# Have scratchwork. Need to finish proof of sup E = inf U

1. Sep 28, 2008

### pzzldstudent

This problem was an in-class example that became assigned as additional homework. The scratchwork was done in class, but we ran out of time to write out the formal proof.

Claim: Let E be a subset of R, E is not empty and E is bounded above. Set U = {b in R: b is an upper bound of E}. Prove that sup E = inf U.

Scratchwork:
• U is not empty because E is bounded above
• If b is an upper bound of E (i.e. b is in U), then sup E ≤ b, by the definiton of supremum.
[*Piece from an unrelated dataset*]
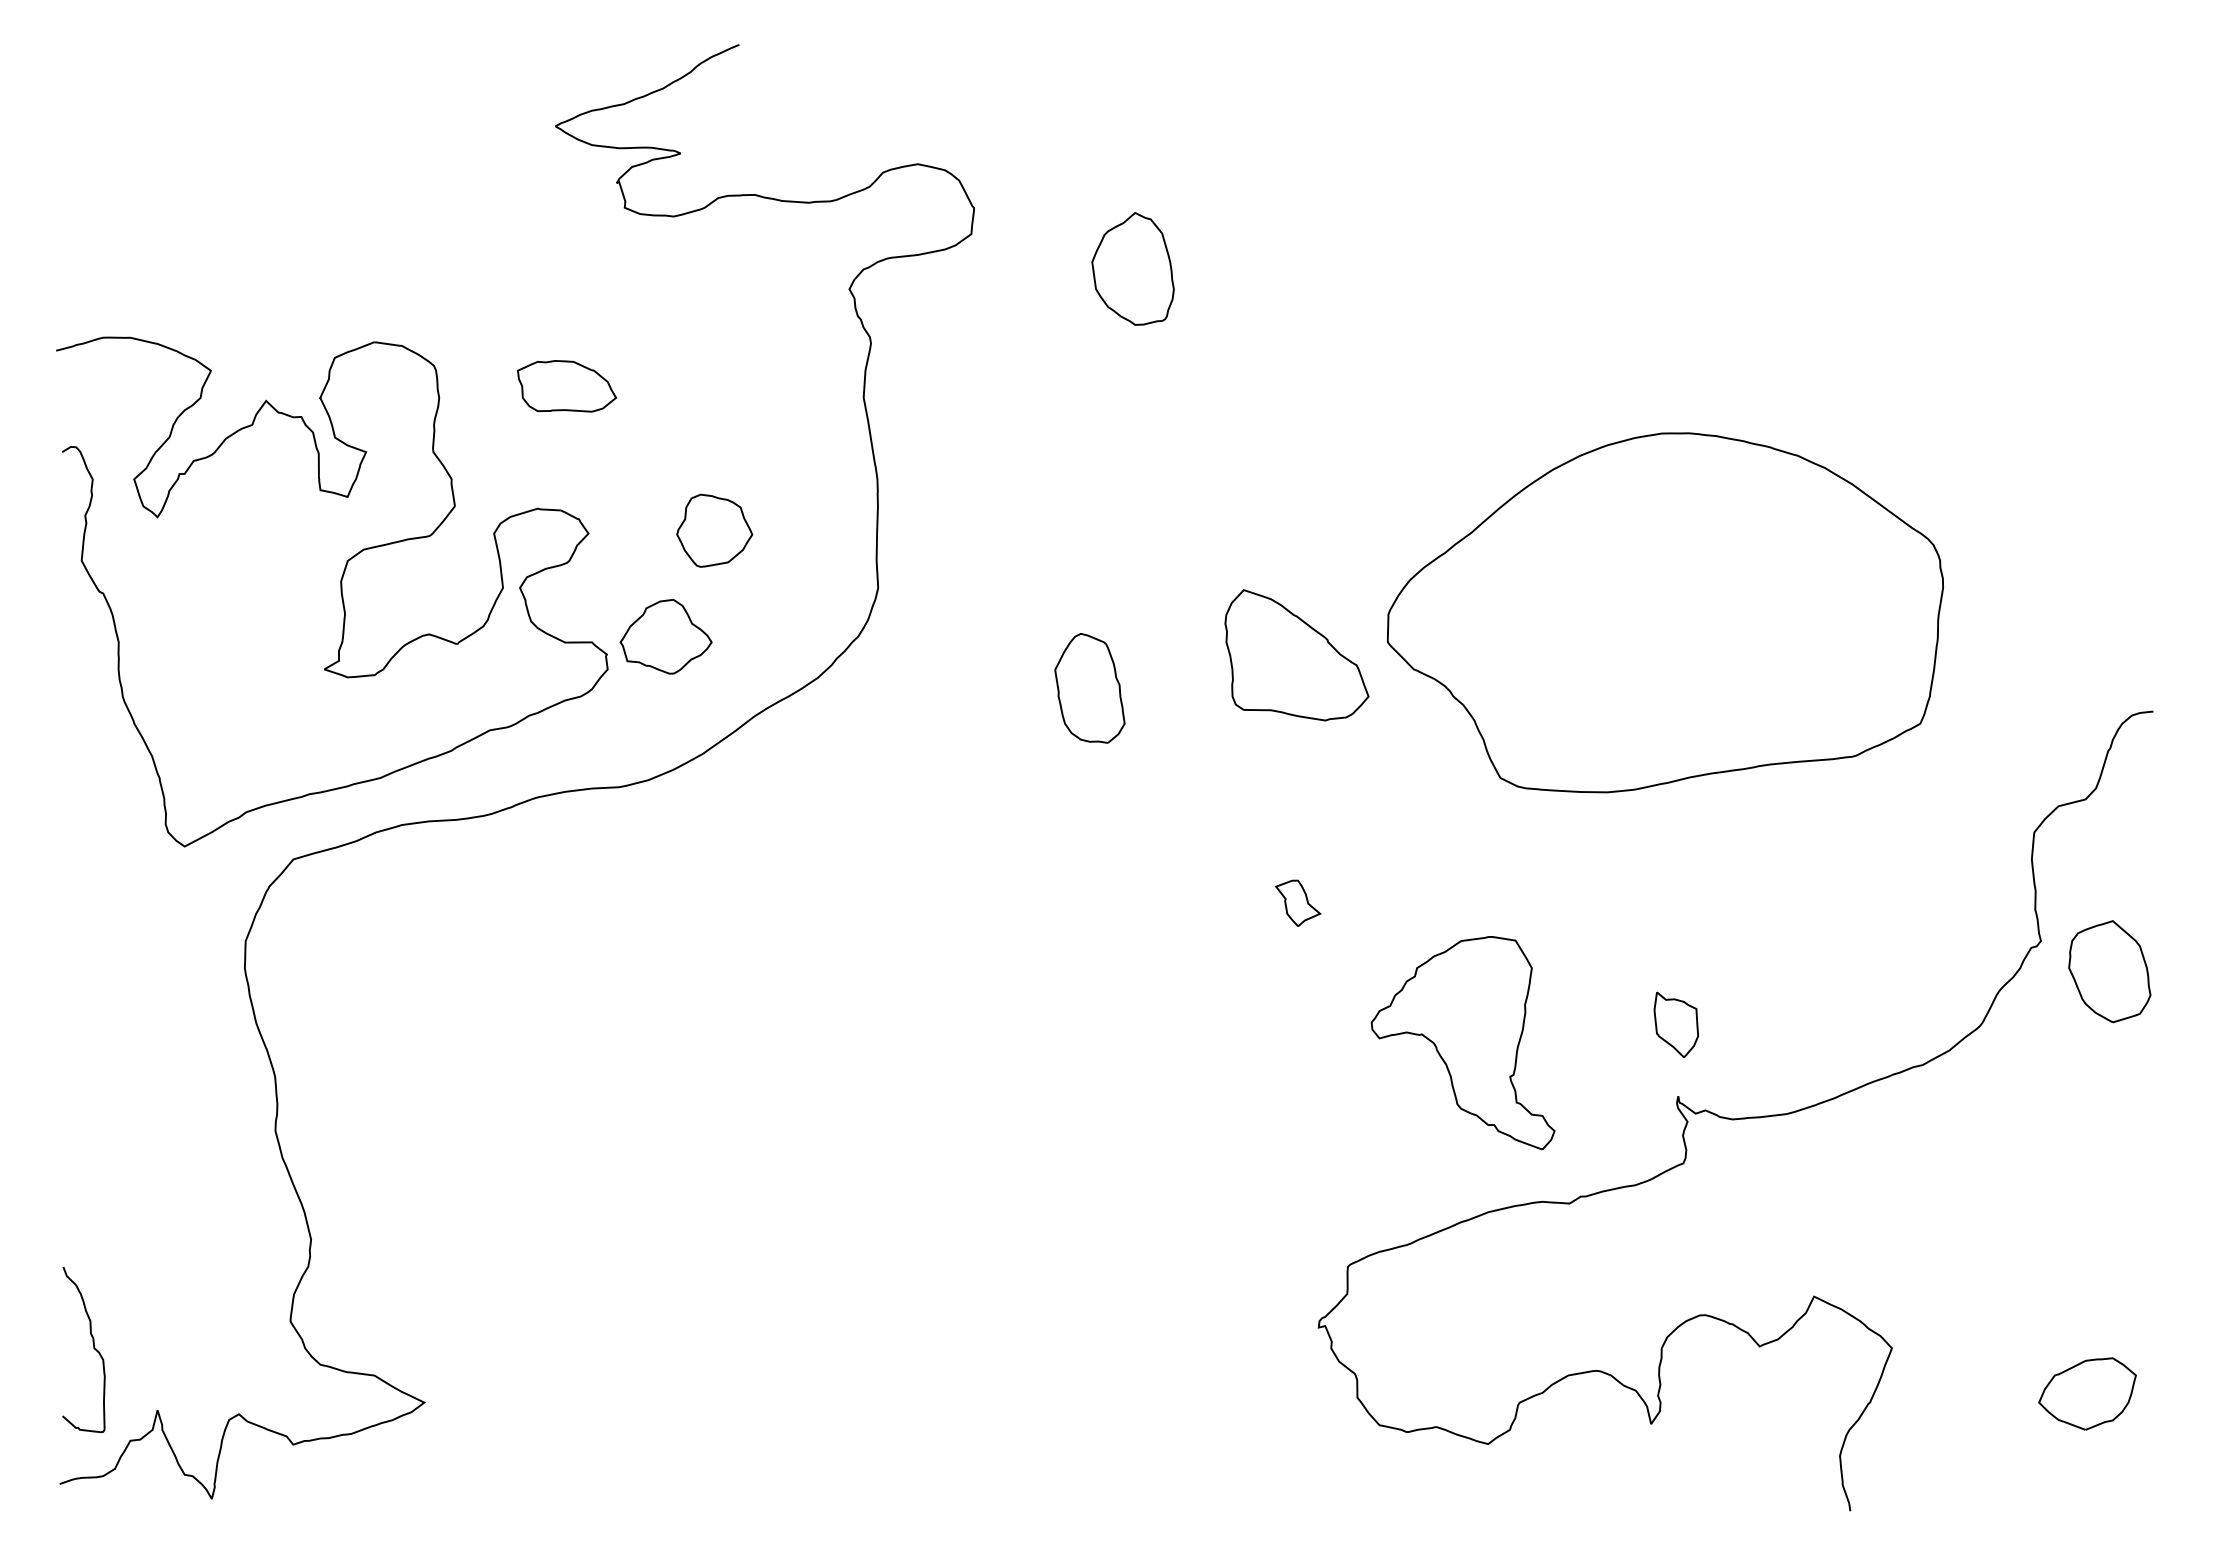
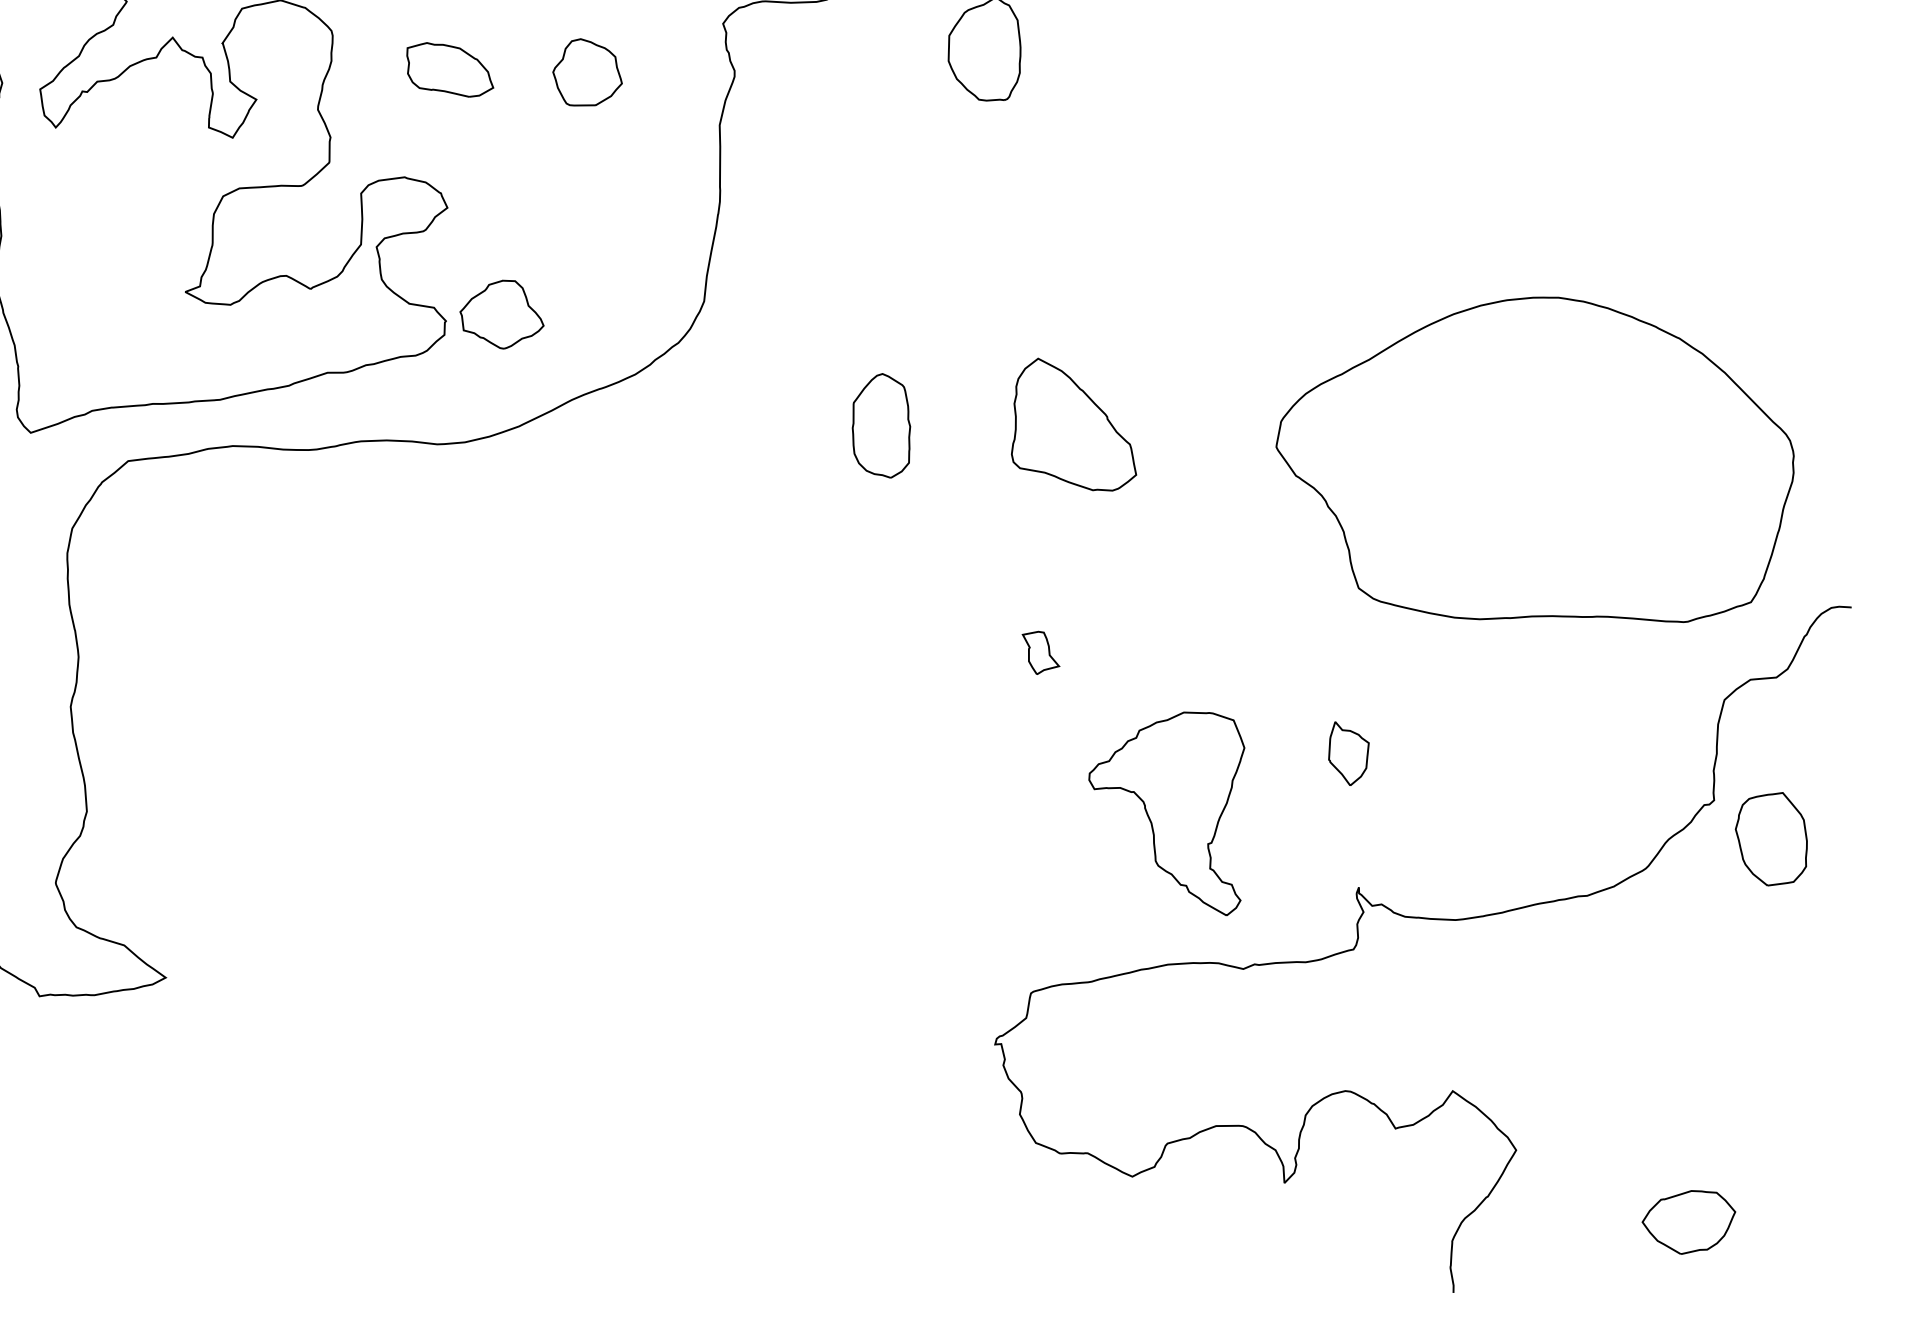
part: (714, 530) -> (588, 74), moved
part: (1664, 612) -> (1533, 461), moved
part: (1675, 1024) -> (1347, 754), moved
Therefore sup E is a lower bound of U.
• To show it is an infimum: if ß > (what we think is the inf) and show there is an x in U such that ß > x ≥ (what we think is the infimum)
• Let ß > sup E. Need an upper bound of E (say b*) where ß > b* ≥ sup E
• Take b* = sup E

My attempt of a writeup of a proof: Let E be a subset of R, E is not empty, and E is bounded above. U is not empty because E is bounded above. If U is the set of all upper bounds, there is an element b that is an upper bound of E (i.e. b in U). Then sup E ≤ b by the definition of supremum. Therefore, sup E is a lower bound of U. Let ß > sup E. We need an upper bound of E (say b*) where ß > b* ≥ sup E. Take b* = sup E. Then by the definition of infimum, sup E = inf U.

Is that even close to a decent proof? This class is really killing me. :|
Any help at all is greatly appreciated.